Mini-skirts are only part of the fashion trends in China

The mini-skirt has hit China. Along Nanking Road, the main shopping street in trend-setting Shanghai, young women are wearing hems ranging from a conservative midi-length to seven inches above the knee. After decades of revolutionary puritanism, makeup and gold jewelry are back in fashion, along with tight shorts and pedal pushers -- tight pants cut off just below the knee.

Most striking is the mini -- a fashion revolution in China which until recently has been dominated by the drab blues and greens of the baggy Mao suit.

``It's the latest thing this summer,'' said typist Yang Xuding, who wore a yellow mini at the Shanghai motor show. ``Many of my friends are now wearing the mini.''

It is an indication of a radical shift in official attitudes that the mini has crept in without a murmur of official protest. Chinese are being permitted -- even officially encouraged -- to smarten up. One government leader recently said officials should encourage more fashionable dress.

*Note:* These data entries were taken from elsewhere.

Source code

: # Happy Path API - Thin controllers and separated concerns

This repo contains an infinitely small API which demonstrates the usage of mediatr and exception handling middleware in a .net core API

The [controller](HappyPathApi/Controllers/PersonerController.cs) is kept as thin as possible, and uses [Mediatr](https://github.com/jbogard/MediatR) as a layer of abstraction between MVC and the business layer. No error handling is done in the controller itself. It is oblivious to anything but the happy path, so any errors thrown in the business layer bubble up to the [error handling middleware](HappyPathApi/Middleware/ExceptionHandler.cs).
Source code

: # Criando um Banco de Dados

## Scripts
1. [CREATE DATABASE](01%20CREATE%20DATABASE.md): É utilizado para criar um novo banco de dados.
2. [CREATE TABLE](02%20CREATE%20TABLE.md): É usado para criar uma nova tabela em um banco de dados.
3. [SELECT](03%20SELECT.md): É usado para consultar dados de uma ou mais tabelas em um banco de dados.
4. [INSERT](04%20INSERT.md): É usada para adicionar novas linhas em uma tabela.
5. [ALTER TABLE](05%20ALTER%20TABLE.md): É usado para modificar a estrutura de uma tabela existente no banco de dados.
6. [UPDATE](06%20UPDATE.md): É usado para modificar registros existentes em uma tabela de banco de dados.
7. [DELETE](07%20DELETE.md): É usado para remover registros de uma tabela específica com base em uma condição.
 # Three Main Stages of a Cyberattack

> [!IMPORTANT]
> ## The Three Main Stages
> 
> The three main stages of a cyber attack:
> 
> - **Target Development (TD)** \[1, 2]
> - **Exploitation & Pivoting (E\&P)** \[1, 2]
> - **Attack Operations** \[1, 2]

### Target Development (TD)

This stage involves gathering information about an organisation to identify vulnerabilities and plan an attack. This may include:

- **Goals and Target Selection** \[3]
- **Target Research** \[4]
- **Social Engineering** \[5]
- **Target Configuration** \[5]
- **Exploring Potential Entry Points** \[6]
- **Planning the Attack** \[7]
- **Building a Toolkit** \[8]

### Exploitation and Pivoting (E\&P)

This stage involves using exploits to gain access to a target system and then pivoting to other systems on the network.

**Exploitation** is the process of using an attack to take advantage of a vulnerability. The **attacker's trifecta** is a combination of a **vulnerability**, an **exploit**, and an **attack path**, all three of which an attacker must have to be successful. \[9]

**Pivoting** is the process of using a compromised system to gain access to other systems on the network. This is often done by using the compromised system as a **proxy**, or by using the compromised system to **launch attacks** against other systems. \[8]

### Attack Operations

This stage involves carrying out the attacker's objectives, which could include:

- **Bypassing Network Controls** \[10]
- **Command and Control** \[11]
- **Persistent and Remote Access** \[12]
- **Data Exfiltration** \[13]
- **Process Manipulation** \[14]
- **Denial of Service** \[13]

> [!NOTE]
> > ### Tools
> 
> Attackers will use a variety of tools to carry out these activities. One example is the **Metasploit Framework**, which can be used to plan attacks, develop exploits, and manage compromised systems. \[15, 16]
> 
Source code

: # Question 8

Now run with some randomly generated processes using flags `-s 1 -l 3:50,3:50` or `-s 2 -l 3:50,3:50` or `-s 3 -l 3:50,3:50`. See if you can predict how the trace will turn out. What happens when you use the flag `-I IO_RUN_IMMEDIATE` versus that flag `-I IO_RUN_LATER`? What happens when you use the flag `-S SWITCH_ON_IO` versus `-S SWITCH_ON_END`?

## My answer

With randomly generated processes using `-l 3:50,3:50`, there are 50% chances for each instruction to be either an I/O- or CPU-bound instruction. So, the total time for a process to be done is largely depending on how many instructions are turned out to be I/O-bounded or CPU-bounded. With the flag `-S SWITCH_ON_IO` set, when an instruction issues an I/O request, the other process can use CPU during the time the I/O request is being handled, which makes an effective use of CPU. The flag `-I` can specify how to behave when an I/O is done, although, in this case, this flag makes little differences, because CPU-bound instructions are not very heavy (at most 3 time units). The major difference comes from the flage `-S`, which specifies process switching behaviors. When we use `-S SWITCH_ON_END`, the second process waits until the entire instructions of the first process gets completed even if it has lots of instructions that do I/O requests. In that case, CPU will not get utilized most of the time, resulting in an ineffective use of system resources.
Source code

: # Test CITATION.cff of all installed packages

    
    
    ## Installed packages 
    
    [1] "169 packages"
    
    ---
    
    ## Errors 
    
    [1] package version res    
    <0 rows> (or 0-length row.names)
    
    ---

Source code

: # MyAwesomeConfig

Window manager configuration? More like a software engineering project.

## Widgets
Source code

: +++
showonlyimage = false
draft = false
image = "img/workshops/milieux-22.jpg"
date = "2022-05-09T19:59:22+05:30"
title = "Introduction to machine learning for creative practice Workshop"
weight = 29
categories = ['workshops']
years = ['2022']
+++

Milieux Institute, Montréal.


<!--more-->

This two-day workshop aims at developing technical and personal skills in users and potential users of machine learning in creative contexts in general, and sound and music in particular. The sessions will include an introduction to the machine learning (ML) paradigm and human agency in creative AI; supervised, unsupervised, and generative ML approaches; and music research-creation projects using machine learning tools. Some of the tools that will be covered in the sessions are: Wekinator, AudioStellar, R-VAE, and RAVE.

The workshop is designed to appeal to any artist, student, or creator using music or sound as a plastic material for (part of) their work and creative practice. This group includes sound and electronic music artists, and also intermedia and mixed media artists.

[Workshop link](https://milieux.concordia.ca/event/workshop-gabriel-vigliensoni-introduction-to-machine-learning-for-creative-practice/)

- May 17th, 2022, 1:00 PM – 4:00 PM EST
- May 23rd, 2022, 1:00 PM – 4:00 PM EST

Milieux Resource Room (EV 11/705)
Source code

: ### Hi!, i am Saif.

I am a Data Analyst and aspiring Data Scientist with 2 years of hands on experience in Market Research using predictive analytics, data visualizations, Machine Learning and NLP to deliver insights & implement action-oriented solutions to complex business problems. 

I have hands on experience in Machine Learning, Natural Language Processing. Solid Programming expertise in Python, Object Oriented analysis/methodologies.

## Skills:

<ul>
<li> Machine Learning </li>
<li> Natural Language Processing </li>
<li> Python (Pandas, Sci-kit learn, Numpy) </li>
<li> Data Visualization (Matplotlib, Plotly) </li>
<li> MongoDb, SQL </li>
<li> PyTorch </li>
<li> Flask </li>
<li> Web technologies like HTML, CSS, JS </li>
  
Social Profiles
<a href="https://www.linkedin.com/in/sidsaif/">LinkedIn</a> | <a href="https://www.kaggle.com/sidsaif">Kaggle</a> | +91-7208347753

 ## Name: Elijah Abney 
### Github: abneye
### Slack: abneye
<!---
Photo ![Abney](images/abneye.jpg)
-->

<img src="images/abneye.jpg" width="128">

The old Chinese concept that a garment could be worn ``three years as new, three years as old and another three years patched up'' is out of date, the official declared.

``We should liberalize our minds a bit, make life more beautiful, and stop viewing fancy clothes as exotic.''

At a clothing exhibition last September, the official called on Chinese women to be bolder in wearing pretty clothes and discard the idea that shabby garments were virtuous.